- [Task]: Can you copy every line of text in the records below word for word, leaving out the pictures?

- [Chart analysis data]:
*** Block opens ***
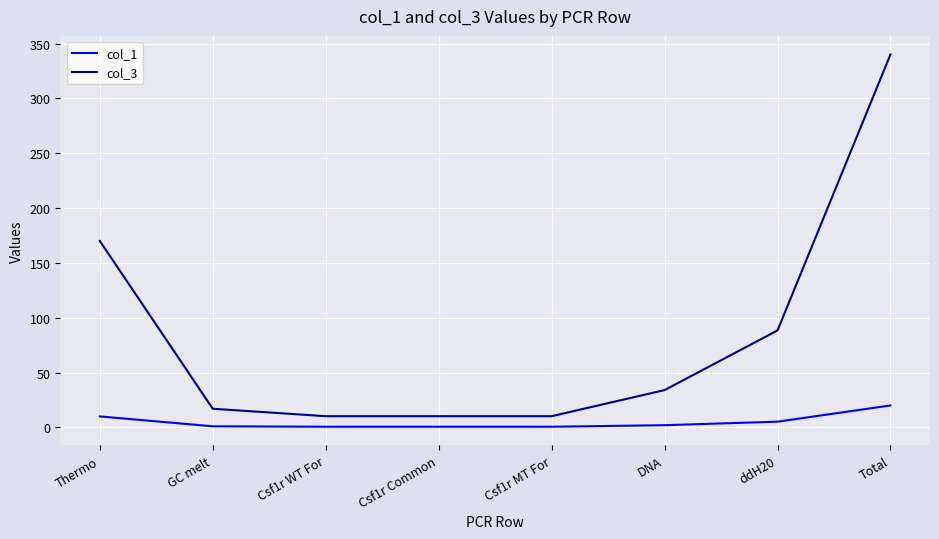

Rank the series at Csf1r Common from highest to lowest value.

col_3, col_1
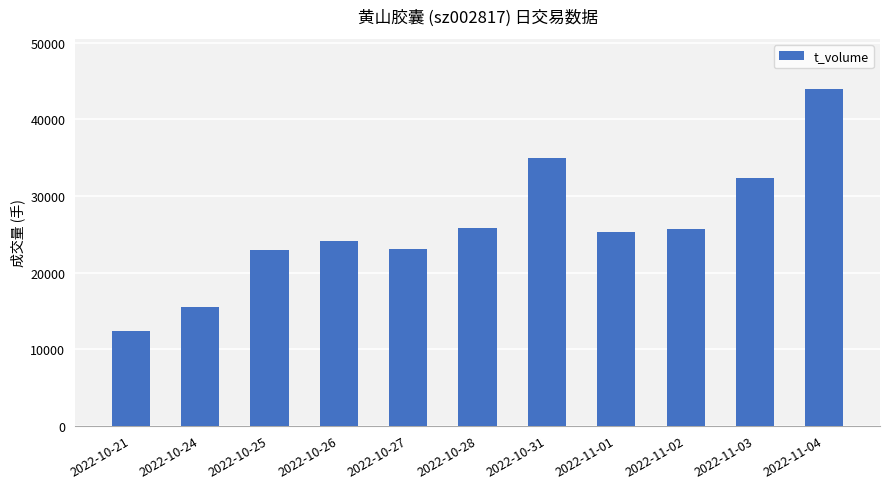

What is the label of the 4th bar from the left?

2022-10-26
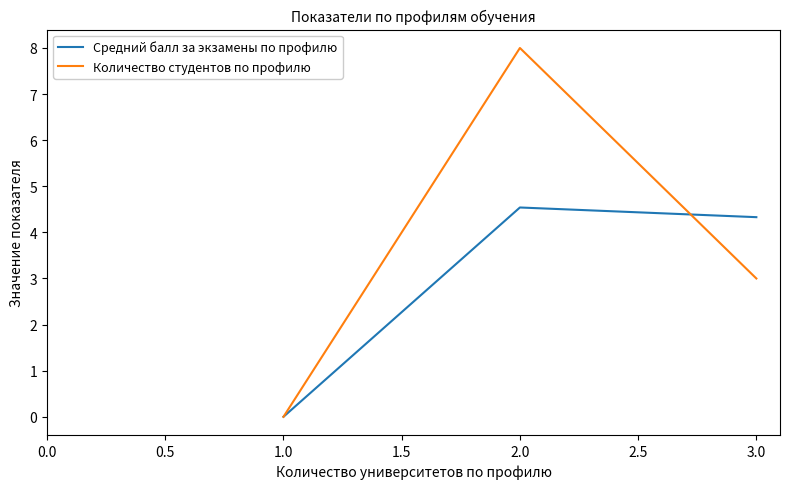

Is this an area chart (filled region under the line)?

No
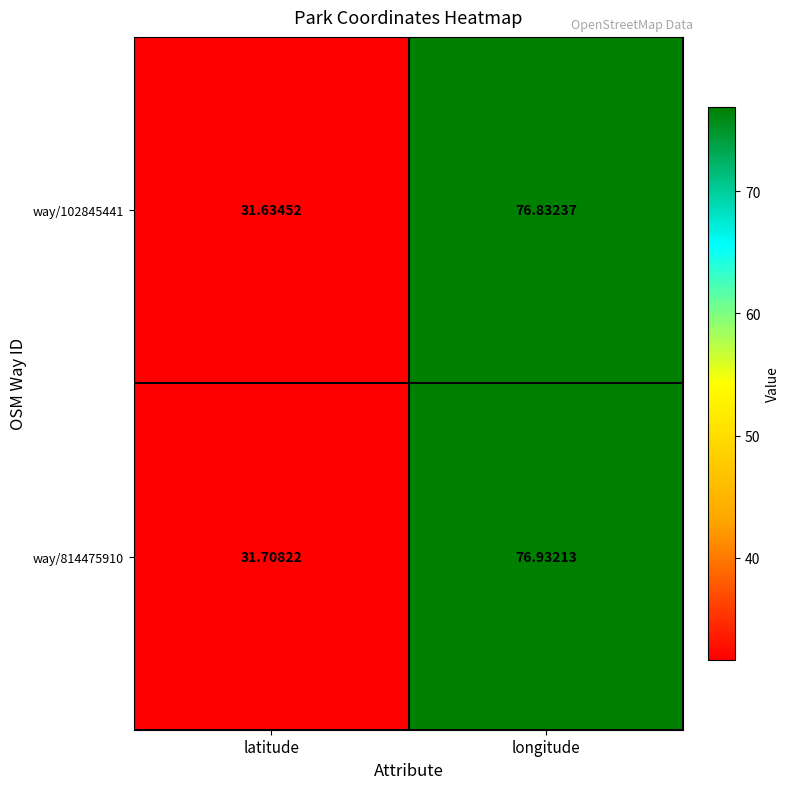

Which series changed the most between latitude and longitude?

way/814475910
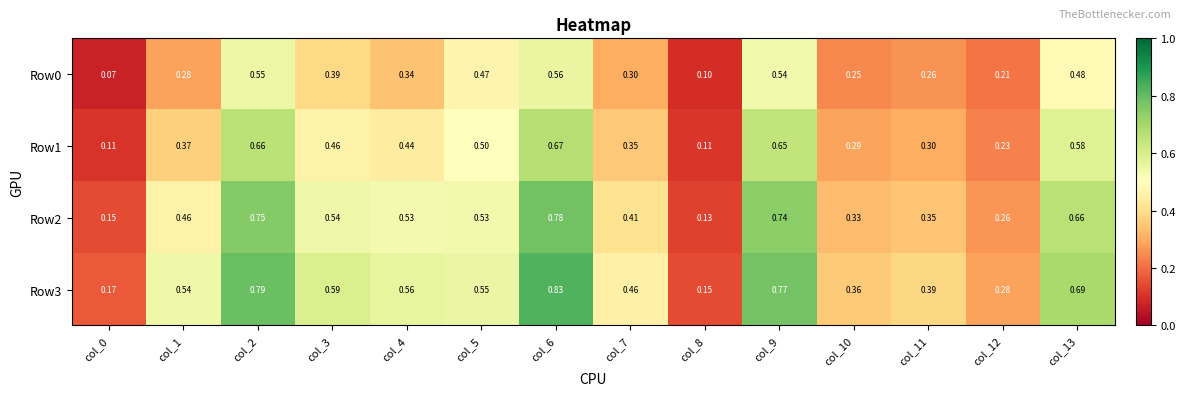

Is the value of Row2 at col_1 greater than the value of Row1 at col_8?

Yes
*** Block closes ***
- [Written solution]:
Rank the series at Csf1r Common from highest to lowest value.

col_3, col_1

What is the label of the 4th bar from the left?

2022-10-26

Is this an area chart (filled region under the line)?

No

Which series changed the most between latitude and longitude?

way/814475910

Is the value of Row2 at col_1 greater than the value of Row1 at col_8?

Yes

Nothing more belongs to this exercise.